→ **DOCUMENT SECTION**
Content starts
Template function specialization controlled by enable_if

Question

Suppose I have a template is_my_tag<T> that resolves into true_type or false_type, depending on T.

struct my_tag;
template<class Tags> struct is_my_tag : std::false_type {};
template<> struct is_my_tag<my_tag> : std::true_type {};
template<class... Tags> struct is_my_tag<std::tuple<my_tag, Tags...>> : std::true_type {};

There exists some template function in the library:

template<class T>
std::string fun(const T& ctx) {
    return "base";
}

I want to specialize it for the types for which is_my_tag<T> == true_type. I tried this code, but it fails to compile, reporting "ambiguous definition":

template<class T, typename = std::enable_if_t<is_my_tag<T>::value>>
std::string fun(const T& ctx) {
    return "override";
}

What is the correct way to write override, assuming that I have no access to the base definition?
Content ends
→ **WORK INSTRUCTION 1**
Answer these questions about the enable_if question:
(a) What string does the library's template function fun return?
(b) What error does the compiler report for the attempted override?
(c) What does the asker say they have no access to?
→ **WORK INSTRUCTION 2**
Continue the enable_if question about specializing fun from where it stops.

→ **PROVIDED MATERIAL**
Content starts
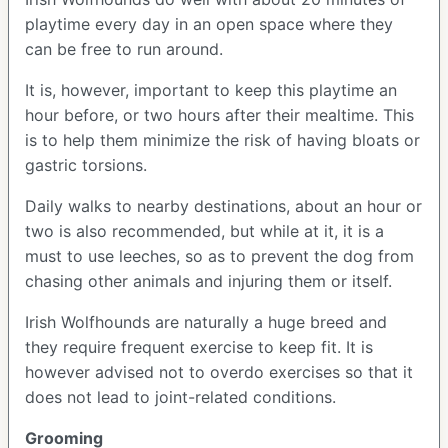
playtime every day in an open space where they
can be free to run around.
It is, however, important to keep this playtime an
hour before, or two hours after their mealtime. This
is to help them minimize the risk of having bloats or
gastric torsions.
Daily walks to nearby destinations, about an hour or
two is also recommended, but while at it, it is a
must to use leeches, so as to prevent the dog from
chasing other animals and injuring them or itself.
Irish Wolfhounds are naturally a huge breed and
they require frequent exercise to keep fit. It is
however advised not to overdo exercises so that it
does not lead to joint-related conditions.
Grooming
Content ends
→ **REPLY 1**
(a) "base"
(b) "ambiguous definition"
(c) The base definition

→ **REPLY 2**
If it matters, I use g++13

Answer 1

With C++20 subsumption, you might add overload with constraint:

template<class T>
requires is_my_tag<T>::value
std::string fun(const T&) {
    return "override";
}

Demo

For previous version, without changing original, you might add better overload (which mostly duplicate is_my_tag definition)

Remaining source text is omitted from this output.